Air Force didn’t submit Texas church shooter’s criminal history to FBI: Officials

 In U.S.
The Air Force launched a review Monday after admitting that it had blundered by failing to submit Devin Patrick Kelley’s criminal history to the FBI background check system, thus providing ammunition to both sides of the gun control debate.

On the one hand, gun control advocates called for closing loopholes and tightening background checks in the aftermath of the mass shooting at First Baptist Church in Sutherland Springs, Texas, that left 26 dead and 20 wounded.

On the other hand, Second Amendment supporters argued that the Air Force’s mistake comes as another example of gun control measures failing to stop mass shootings, even as a former National Rifle Association instructor was able to stop Kelley.

“No amount of top-down gun control is going to stop a determined killer — whether it’s from human error or from killers stealing their weapons,” said Gun Owners of America spokesman Jordan Stein. “The Sandy Hook shooter in Connecticut stole his AR-15. So did the Clackamas mall shooter in Oregon.”

Mr.

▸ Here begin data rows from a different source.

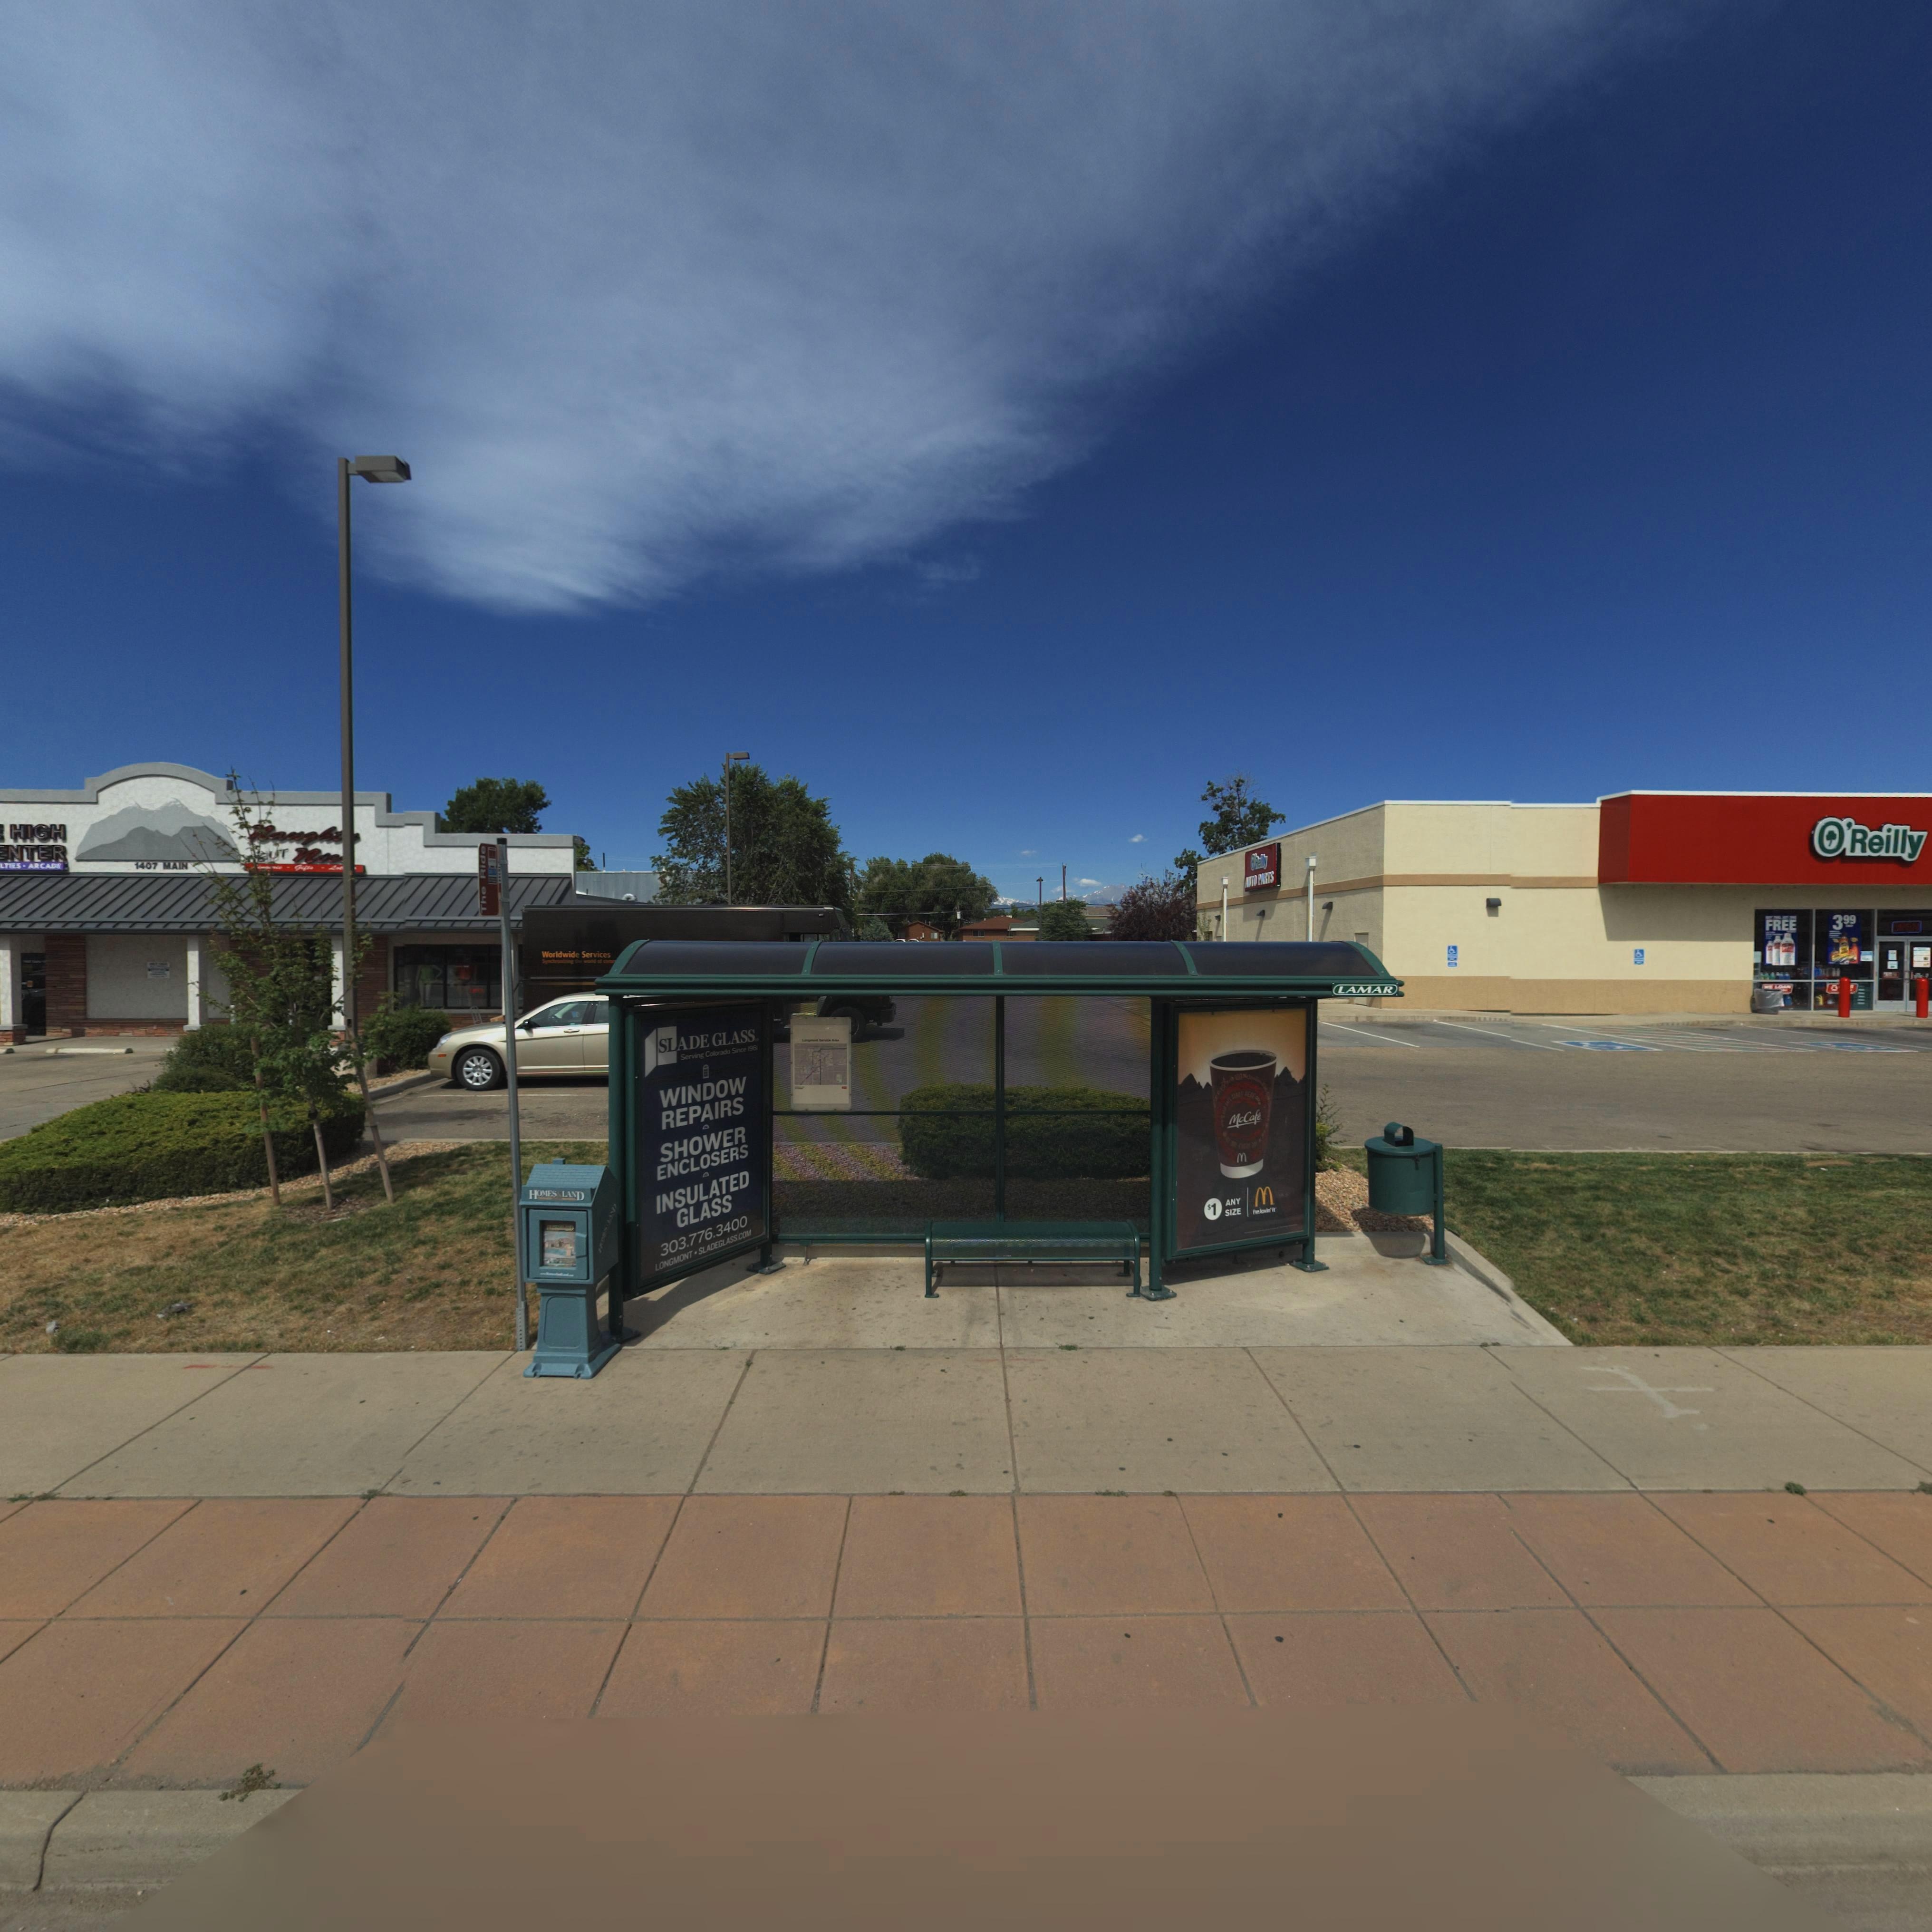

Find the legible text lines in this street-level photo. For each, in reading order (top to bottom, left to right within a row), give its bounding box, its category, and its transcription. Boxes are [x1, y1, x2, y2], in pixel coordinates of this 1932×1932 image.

[10, 823, 66, 840] BusinessName: HIGH
[246, 823, 338, 846] BusinessName: *angh
[1817, 820, 1926, 860] BusinessName: O'Reilly
[8, 844, 66, 860] BusinessName: NTER
[134, 861, 157, 869] StreetNumber: 1407
[163, 861, 188, 869] StreetName: MAIN
[256, 846, 341, 864] BusinessName: *UT Nic
[1250, 853, 1267, 870] BusinessName: O'Re*lly
[1244, 869, 1275, 889] BusinessName: AUTO PARTS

Stein added, “What actually stops an evil psychopath is what we saw on Sunday — a good guy with a gun.”

The Air Force announced it would undertake a “comprehensive review” of its handling of criminal records after discovering that Holloman Air Force Base officials failed to report to the federal database Kelley’s 2012 court-martial and conviction on two counts of domestic assault.


SEE ALSO: Texas Gov. Greg Abbott pushes back on gun restrictions, instead advocates working with God


The now-deceased 26-year-old gunman was able to obtain multiple firearms legally after passing background checks despite his history of abusing his ex-wife and stepson, which resulted in a 12-month sentence after he pleaded guilty.

“Initial information indicates that Kelley’s domestic violence offense was not entered into the National Criminal Information Center database by the Hollomon Air Force Base Office of Special Investigations,” the USAF said in a statement.

USAF spokeswoman Ann Stefanek said that Air Force Secretary Heather Wilson and Air Force Chief of Staff Gen. David Goldfein directed the Air Force office of the inspector general to conduct the review.

“The Service will also conduct a comprehensive review of Air Force databases to ensure records in other cases have been reported correctly,” said the statement. “The Air Force has also requested that the Department of Defense Inspector General review records and procedures across the Department of Defense.”

Texas Attorney General Ken Paxton called Monday for increasing security at churches or encouraging qualified parishioners to carry firearms.

“It’s going to happen again, and so we need people in churches — professional security or at least arming some of the parishioners or the congregation so they can respond when something like this happens again,” Mr. Paxton told Fox News.

Shannon Watts, president of Moms Demand Action, said the reporting system needs improvements. She argued that the “background checks system is only as good as the records in it; any missing record can enable a tragedy, as in this case.”

“That’s why we work to close loopholes, and fight @NRA agenda to make it easier for domestic abusers and violent criminals to get guns,” Ms. Watts said on Twitter.

A prominent senator demanded that the Pentagon go back and review all its disciplinary records and update the gun background check system.

Sen. Kirsten E. Gillibrand said the Defense Department needs to familiarize itself with what records it’s required to turn over, then go look back through the last decade’s worth of investigations and cases to see who should be listed but isn’t.

“If this can happen in one case, it could happen in others,” the New York Democrat said in a letter to Defense Secretary James Mattis.